### ABOUT THIS EXERCISE
Find how many lines below hold "knee", and give that number as the entire answer.

### MATERIAL PROVIDED
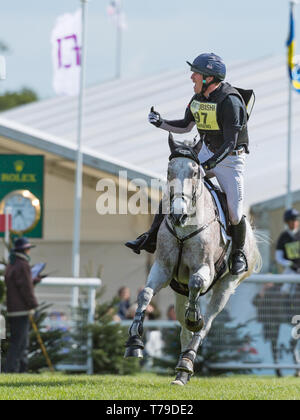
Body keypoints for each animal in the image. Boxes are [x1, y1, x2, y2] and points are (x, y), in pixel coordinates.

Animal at [123, 134, 260, 384]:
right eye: (169, 170)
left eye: (195, 172)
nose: (178, 215)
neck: (185, 227)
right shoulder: (163, 269)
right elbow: (145, 294)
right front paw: (134, 343)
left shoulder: (204, 269)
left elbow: (197, 287)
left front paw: (195, 318)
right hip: (179, 291)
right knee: (184, 328)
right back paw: (181, 371)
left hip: (226, 287)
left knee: (204, 325)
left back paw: (187, 362)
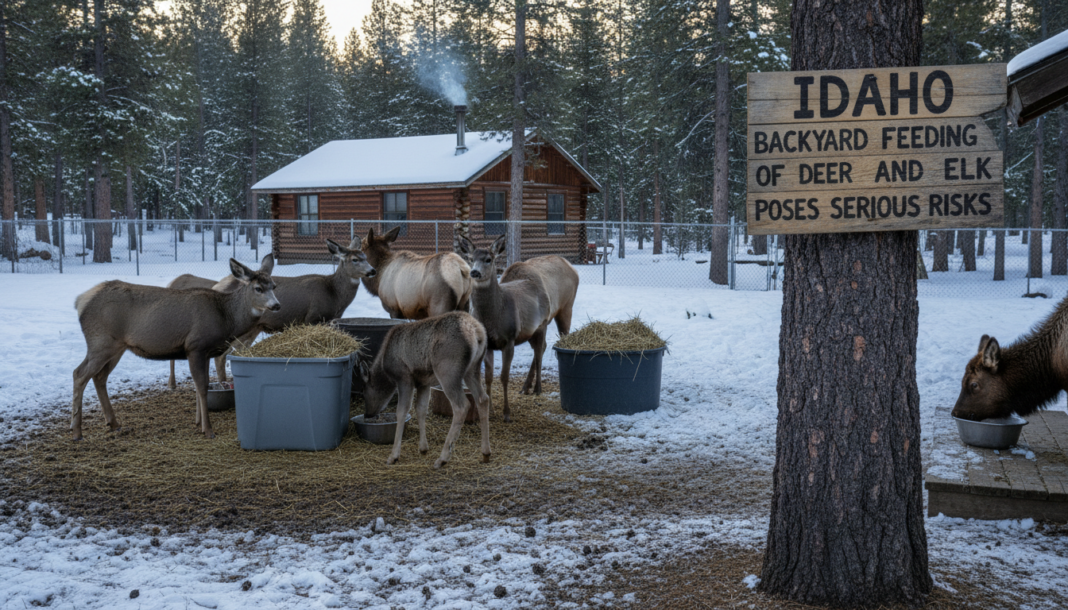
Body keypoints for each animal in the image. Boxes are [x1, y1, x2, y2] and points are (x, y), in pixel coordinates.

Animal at [71, 256, 280, 440]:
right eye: (258, 288)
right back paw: (77, 432)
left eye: (274, 286)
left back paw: (114, 423)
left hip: (116, 347)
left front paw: (198, 423)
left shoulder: (204, 352)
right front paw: (208, 430)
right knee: (79, 374)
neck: (226, 317)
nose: (276, 305)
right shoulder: (195, 345)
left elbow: (200, 386)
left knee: (99, 377)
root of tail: (80, 301)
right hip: (101, 341)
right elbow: (202, 387)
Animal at [359, 311, 490, 469]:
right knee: (483, 399)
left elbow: (402, 412)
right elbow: (421, 409)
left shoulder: (404, 377)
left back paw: (443, 458)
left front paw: (393, 456)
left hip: (447, 370)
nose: (367, 414)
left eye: (364, 392)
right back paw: (485, 453)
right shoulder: (423, 383)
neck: (386, 371)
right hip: (473, 368)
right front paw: (423, 448)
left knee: (462, 406)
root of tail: (477, 332)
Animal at [458, 235, 579, 422]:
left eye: (488, 259)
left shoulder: (509, 338)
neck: (492, 318)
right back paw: (526, 386)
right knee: (541, 347)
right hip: (531, 330)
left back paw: (537, 388)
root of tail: (571, 266)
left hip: (555, 315)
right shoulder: (489, 343)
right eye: (470, 259)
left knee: (544, 348)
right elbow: (488, 378)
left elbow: (504, 377)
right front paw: (490, 410)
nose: (475, 272)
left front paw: (506, 413)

### EXERCISE OUTPUT
8